The system features two vertical lines, one mid ships and one aft, with a 20 to 30 pound lead weight on the end of each line. Between these vertical lines at a depth of about 15 FSW a horizontal line is attached. From the foremost vertical line a line runs forward to a sliding weight attached to the anchor line. The length of the line leading to the angle is such that the sliding weight will rest at a depth of about 30 to 40 FSW (dependent upon scope). The system is duplicated on both the port and starboard sides of the charter boat.
When entering divers normally make a Giant Stride entry from mid ships with their BCDs totally deflated. As they begin to sink beneath the surface they turn to the vertical down line a follow it to the 15 FSW level. The members of each dive team meet at the horizontal line, do a quick bubble check and use the lines to pull themselves to the anchor line if any current is present. They complete their descent along the anchor line to the wreck or reef below.
This entry method has a number of advantages. As nearly any dive charter boat crew member can attest, most problems occur at the surface. These problems are normally related to anxiety created by the diver being bounced around by waves or overexertion trying to swim against waves and/or current to reach the anchor line for descent. By getting the diver beneath the waves quickly any anxiety caused by surface waves, usually a feeling of being out of control, is eliminated. Additionally, the lines provide an easy method to move forward to the anchor line for descent, reducing overexertion problems.

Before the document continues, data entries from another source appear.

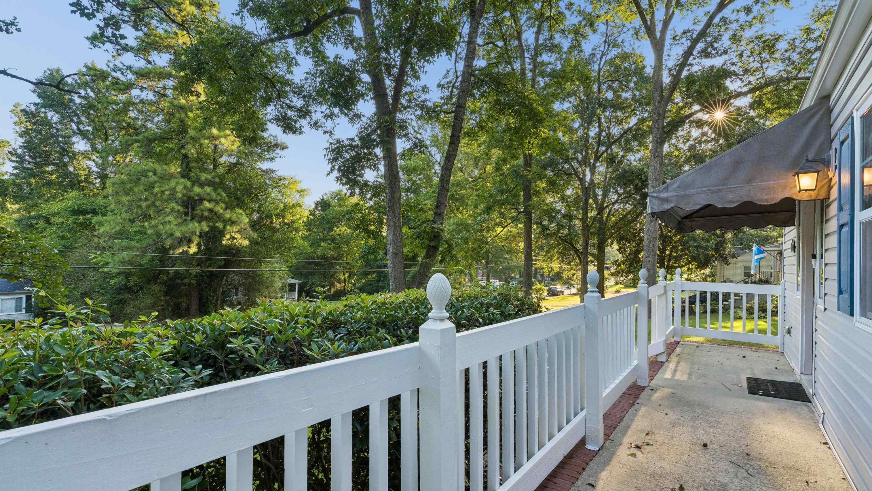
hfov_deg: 95.9
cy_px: 272
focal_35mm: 17
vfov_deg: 63.8
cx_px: 430
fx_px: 393
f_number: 13
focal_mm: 16
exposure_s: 1/50
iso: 640
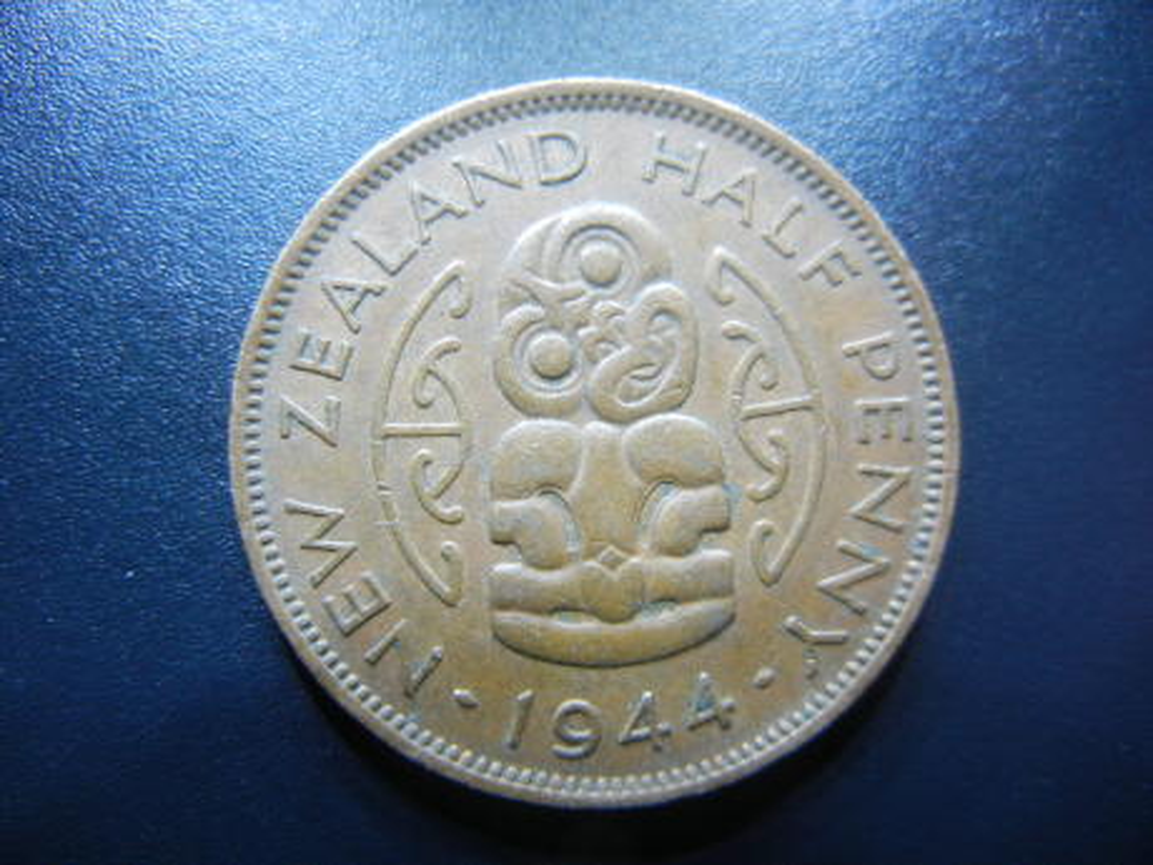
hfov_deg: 60.0
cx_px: 576
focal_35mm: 30
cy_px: 432
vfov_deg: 46.8
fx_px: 999
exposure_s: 1/42.5
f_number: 3.5
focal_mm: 5.4
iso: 160
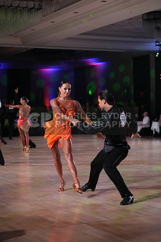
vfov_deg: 27.7
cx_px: 80
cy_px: 121
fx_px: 489
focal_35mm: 73
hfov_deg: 18.7
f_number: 4
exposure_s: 1/500
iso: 3200
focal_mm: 73
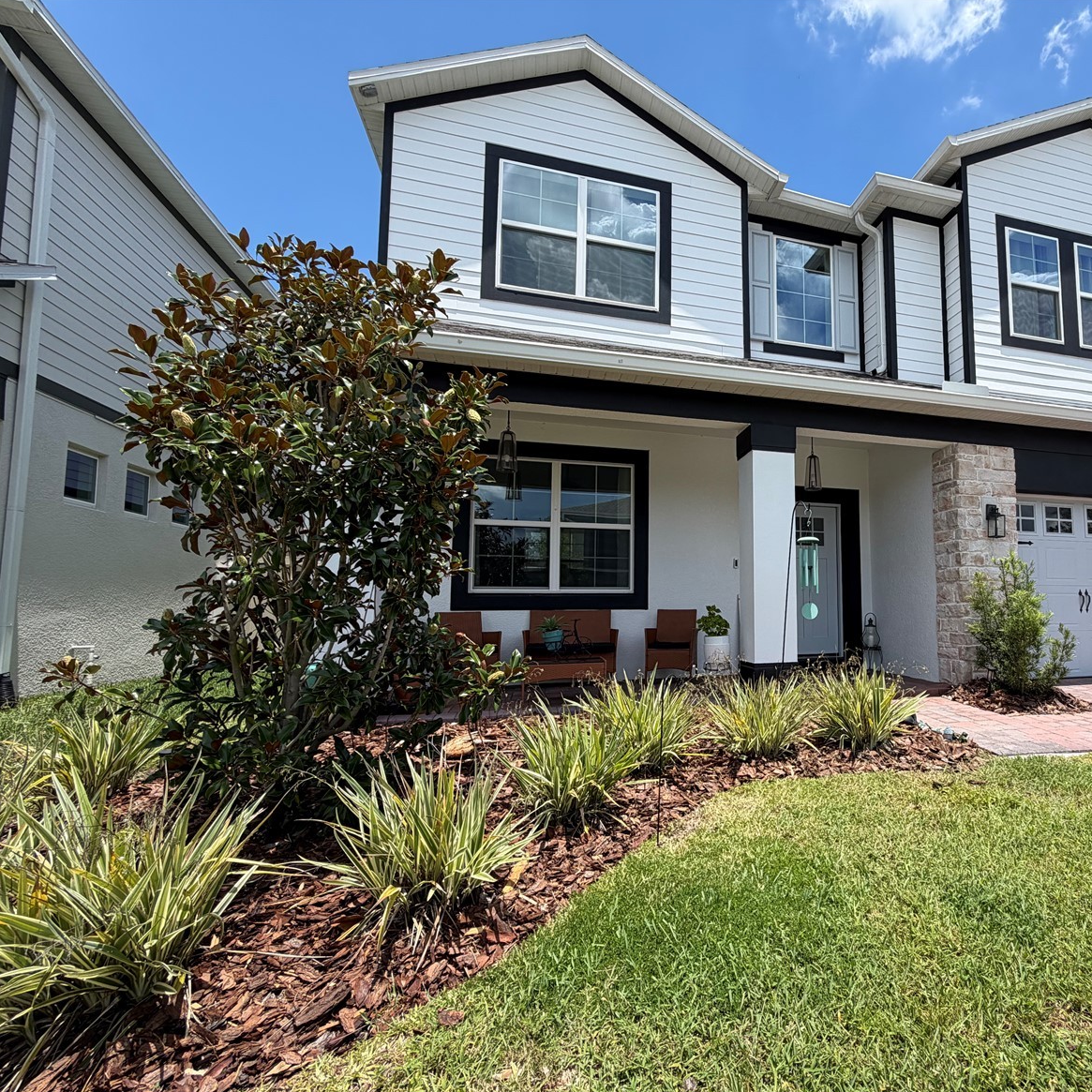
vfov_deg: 84.0
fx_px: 607
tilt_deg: +3.9
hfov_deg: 81.0
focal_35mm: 17
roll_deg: +0.9
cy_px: 559
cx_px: 734
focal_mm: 2.22
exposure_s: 1/770
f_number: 2.2
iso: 32
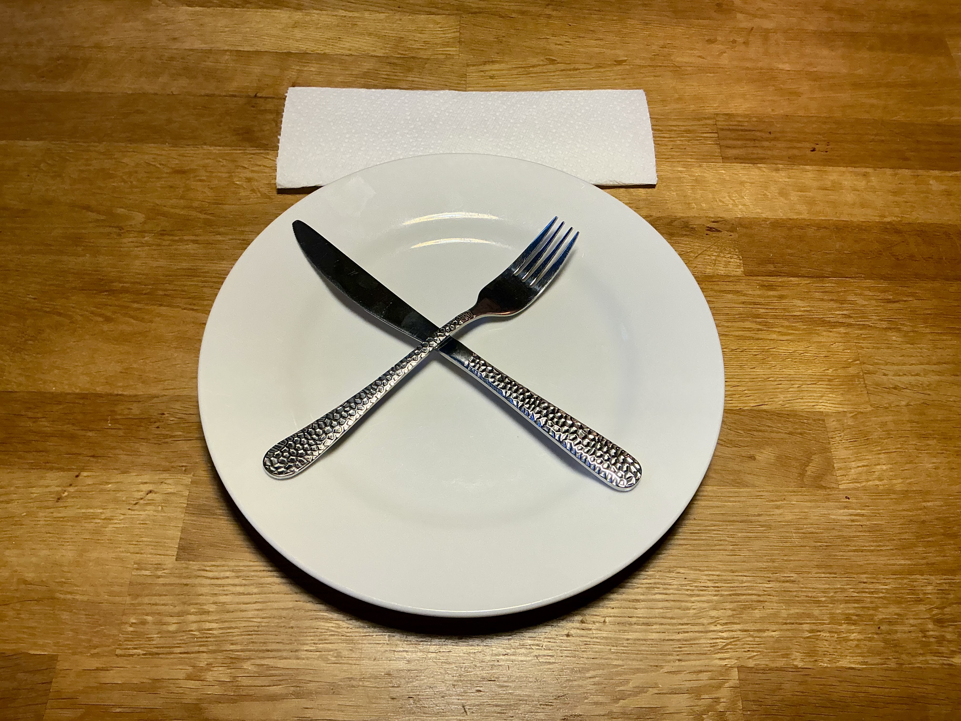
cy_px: 360
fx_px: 777
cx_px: 480
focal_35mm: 28
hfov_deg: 63.4
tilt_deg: -61.0
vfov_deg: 49.7
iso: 64
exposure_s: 1/100
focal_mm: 3
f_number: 1.8
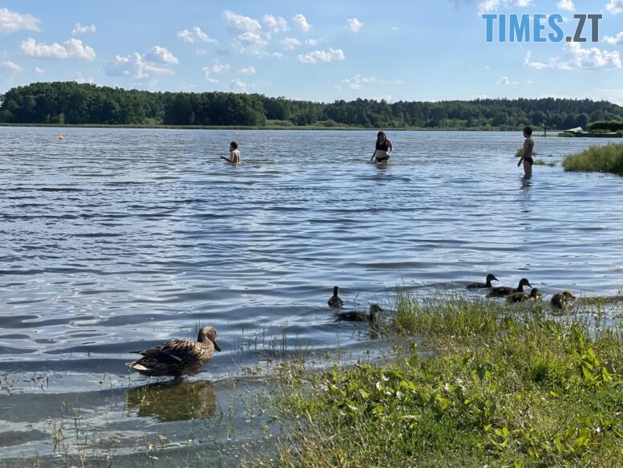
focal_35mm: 52
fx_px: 936
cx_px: 312
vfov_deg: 28.0
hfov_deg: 36.8
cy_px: 234
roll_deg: -0.4
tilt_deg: -4.9
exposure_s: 1/2179
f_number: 2
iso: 32
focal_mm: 6
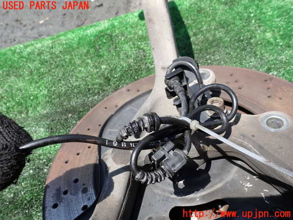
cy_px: 110
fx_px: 254
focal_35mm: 30
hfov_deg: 60.0
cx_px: 146
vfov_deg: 46.8
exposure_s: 1/500
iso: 100
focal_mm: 5.4
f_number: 3.2
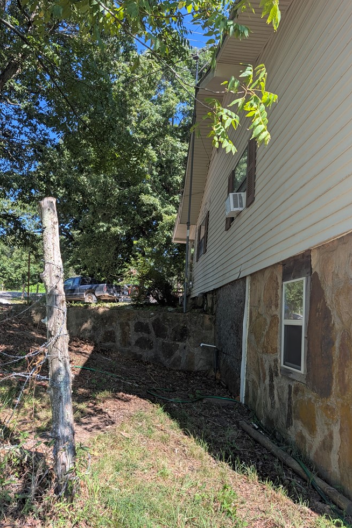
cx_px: 154
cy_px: 254
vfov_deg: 69.4
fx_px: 382
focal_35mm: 26
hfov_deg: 49.4
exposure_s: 1/415
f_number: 1.68
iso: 21
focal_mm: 6.9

At the end of the dive the scuba divers make a normal ascent up the anchor line until they reach the slide weight. They then follow the line, on a gradual slope, to the 15 FSW horizontal line for a safety-stop or to compete their decompression obligation. Because the connecting line between the anchor line and the foremost horizontal line is on an angle, the diver is forced to slow their ascent rate and get their buoyancy under control. This provides some obvious physiological advantages for the diver. The line system also provides a convenient platform for conducting safety-stops or stage decompression, eliminating the competition for a single point of depth on the anchor line by all ascending divers.
When the divers have completed their safety or decompression stop and are ready to ascend to the surface they simply swim up a few feet behind the boat, grasp the floating current line and exit via a fins-on boarding ladder. When using a fins-on ladder the diver should grasp the highest rung they can reach, pull themselves forward onto the ladder and avoid looking down. A diver taking hold of a bottom rung on the ladder could find them self at the end of a violently moving lever, resulting in a less than pleasant ride if any surface wave action is present. With mask, fins and regulator in place the diver climbs the ladder to the swim platform where a crew member helps them remove their fins.
Obviously the underwater line system used by many North Carolina charter boats offers a lot of advantages. Stress and anxiety caused by wave action on the surface is eliminated, the exertion of reaching the anchor line is minimized, it forces a slow ascent through the shallowest portion of the water column and provides a comfortable platform for executing safety-stops and stage decompression. Perhaps, with time, this system will become widely used outside of the Mid-Atlantic region.